NixOS / nix

Nix, the purely functional package manager
https://nixos.org/
GNU Lesser General Public License v2.1
12.67k stars 1.51k forks source link

idea: nix-collect-garbage option to also respect creation date of a derivation #2793

Open takeda opened 5 years ago

takeda commented 5 years ago

Currently nix-collect-garbage has an option to not delete older entries than given amount of time. It looks like that setting only applies to generations. If someone uses nix for development and rarely uses nix-env calling garbage collection will still wipe most of derivations. If there was an option to also check time when given store path was created and not delete anything recent it would reduce amount of packages that need to be fetched again and it would also reduce amount of data fetched from the caching server.

matthewbauer commented 5 years ago

I don't think Nix keeps track of creation date for derivations. ctime should always be 0. Perhaps with something like FUSE we could keep track of that or even things like last access time: https://groups.google.com/forum/#!searchin/nix-devel/nix-collect-garbage%7Csort:date/nix-devel/ej-21kuvCyw/0huYqAosBQAJ

takeda commented 5 years ago

There is an SQLite database, maybe that keeps track of this?

edolstra commented 5 years ago

Yes, the SQLite database keeps track of the "registration time", i.e. the time the path was added to the DB:

# sqlite3 /nix/var/nix/db/db.sqlite 'select path, registrationTime from ValidPaths order by registrationTime limit 10'
/nix/store/vn6fkjnfps37wa82ri4mwszwvnnan6sk-glibc-2.25|1490003668
/nix/store/gij6mgj1vixf7qcyb13h5aa5y15r2xxd-attr-2.4.47|1490003668
/nix/store/v0wcqsb6vpljx13vw8q60dvldf5pffma-acl-2.2.52|1490003669
...

So the garbage collector could use this. However it's not clear whether this is a good idea because an old path may still be recently used.

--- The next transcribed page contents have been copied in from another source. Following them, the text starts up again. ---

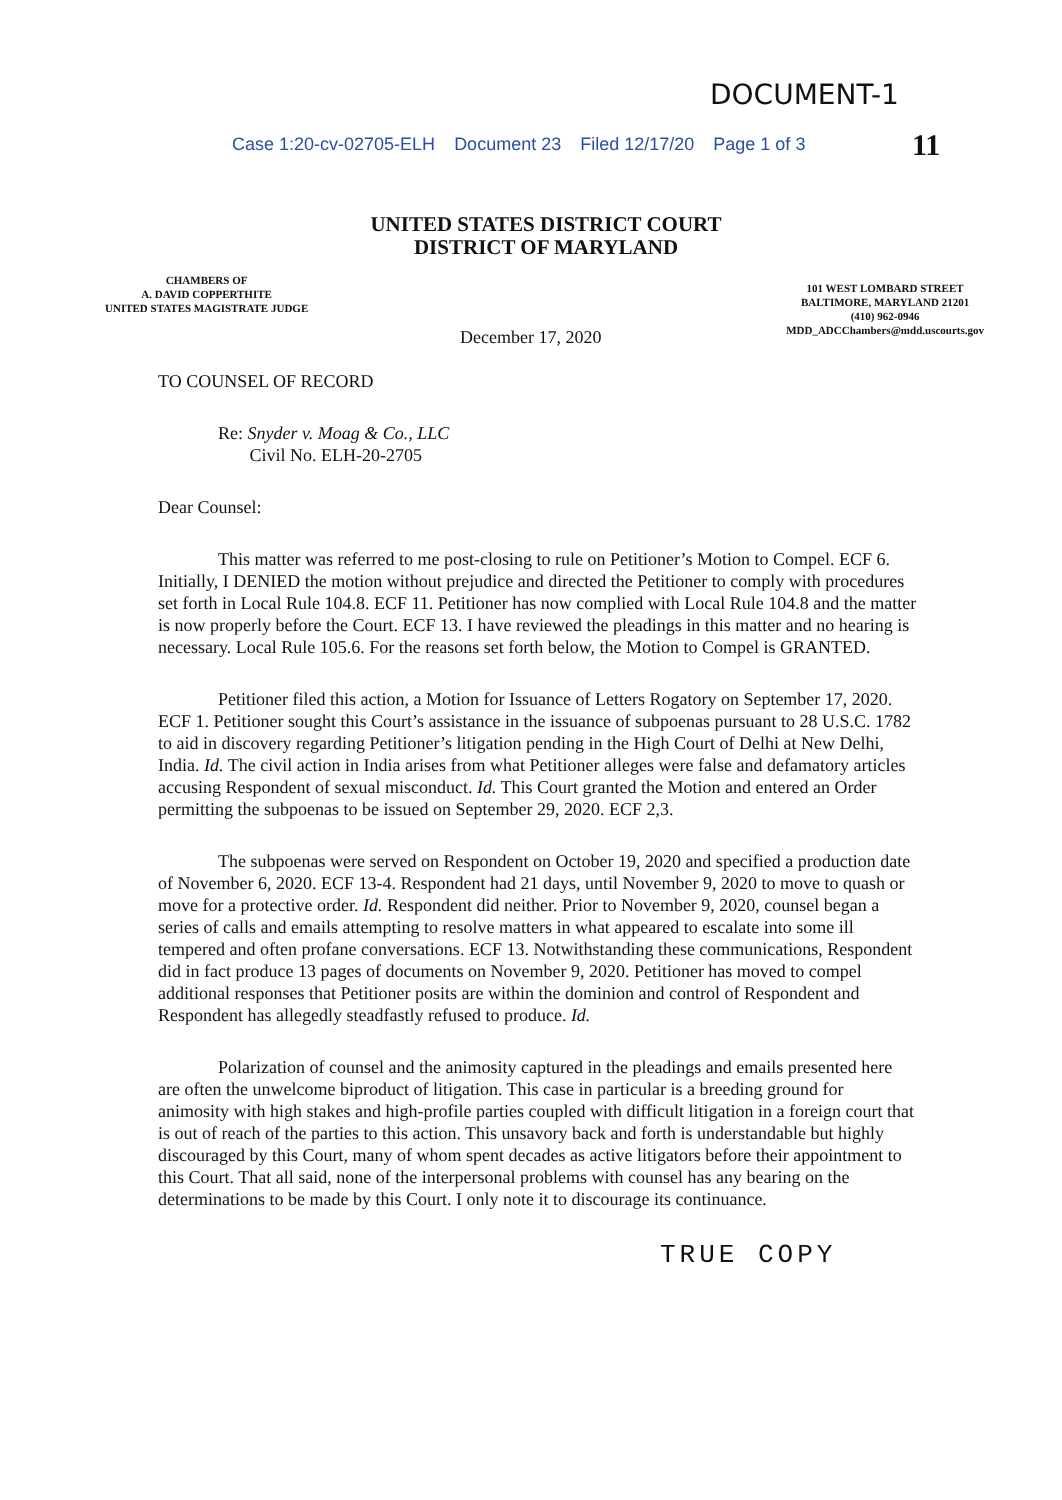DOCUMENT-1
11
Case 1:20-cv-02705-ELH Document 23 Filed 12/17/20 Page 1 of 3
UNITED STATES DISTRICT COURT
DISTRICT OF MARYLAND
CHAMBERS OF
A. DAVID COPPERTHITE
UNITED STATES MAGISTRATE JUDGE
101 WEST LOMBARD STREET
BALTIMORE, MARYLAND 21201
(410) 962-0946
MDD_ADCChambers@mdd.uscourts.gov
December 17, 2020
TO COUNSEL OF RECORD
Re: Snyder v. Moag & Co., LLC
Civil No. ELH-20-2705
Dear Counsel:
This matter was referred to me post-closing to rule on Petitioner’s Motion to Compel. ECF 6. Initially, I DENIED the motion without prejudice and directed the Petitioner to comply with procedures set forth in Local Rule 104.8. ECF 11. Petitioner has now complied with Local Rule 104.8 and the matter is now properly before the Court. ECF 13. I have reviewed the pleadings in this matter and no hearing is necessary. Local Rule 105.6. For the reasons set forth below, the Motion to Compel is GRANTED.
Petitioner filed this action, a Motion for Issuance of Letters Rogatory on September 17, 2020. ECF 1. Petitioner sought this Court’s assistance in the issuance of subpoenas pursuant to 28 U.S.C. 1782 to aid in discovery regarding Petitioner’s litigation pending in the High Court of Delhi at New Delhi, India. Id. The civil action in India arises from what Petitioner alleges were false and defamatory articles accusing Respondent of sexual misconduct. Id. This Court granted the Motion and entered an Order permitting the subpoenas to be issued on September 29, 2020. ECF 2,3.
The subpoenas were served on Respondent on October 19, 2020 and specified a production date of November 6, 2020. ECF 13-4. Respondent had 21 days, until November 9, 2020 to move to quash or move for a protective order. Id. Respondent did neither. Prior to November 9, 2020, counsel began a series of calls and emails attempting to resolve matters in what appeared to escalate into some ill tempered and often profane conversations. ECF 13. Notwithstanding these communications, Respondent did in fact produce 13 pages of documents on November 9, 2020. Petitioner has moved to compel additional responses that Petitioner posits are within the dominion and control of Respondent and Respondent has allegedly steadfastly refused to produce. Id.
Polarization of counsel and the animosity captured in the pleadings and emails presented here are often the unwelcome biproduct of litigation. This case in particular is a breeding ground for animosity with high stakes and high-profile parties coupled with difficult litigation in a foreign court that is out of reach of the parties to this action. This unsavory back and forth is understandable but highly discouraged by this Court, many of whom spent decades as active litigators before their appointment to this Court. That all said, none of the interpersonal problems with counsel has any bearing on the determinations to be made by this Court. I only note it to discourage its continuance.
TRUE COPY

(Once upon a time the garbage collector used atime, but most systems don't maintain atime anymore.)

takeda commented 5 years ago

Well it will still be an improvement over current behavior which purges these paths anyway. Note I'm not asking to replace current generation check, just add extra requirement before removing (perhaps an option to enable/disable it if this ruins someone's workflow).

The atime also would be nice to use if available (I don't have way to check right now, but what does system report as atime when it's not available, is it 0, current time, or some other value?) with 0 it would just work without extra code, otherwise we would ignore it.

stale[bot] commented 3 years ago

I marked this as stale due to inactivity. → More info

Atemu commented 3 years ago

Still important to me. Even if slightly flawed, discarding only what's been added >n days ago would still be very helpful and a nice medium between --gc and --delete.

Given that the world is rebuilt every month or so anyways, the chance of discarding recently used output paths is rather slim even with this flawed method.

Maybe gc could also differentiate between fixed-output (, CA) and regular drvs.

Another useful proprerty to filter for when gc'ing would be drvs that are in the build-time closure of drvs that are supposed to be kept (gcroot'd or added too recently). This could be incredibly useful for robotnix users who have to manage gcroots for build envs if they want the dozens of GiB large android sources to persist a gc but also some use-cases in NixOS.

stale[bot] commented 2 years ago

I marked this as stale due to inactivity. → More info

risicle commented 1 year ago

This may risk going offtopic, but I'd quite like an access-time-basis for prioritizing deletions. Doing quite a lot of nix development, many things I build may not currently be in a gcroot, but it's likely that a new build will want to reference a recently accessed package again.

Atemu commented 1 year ago

@risicle atimes aren't recorded since the Nix store you access as a user is readonly to you.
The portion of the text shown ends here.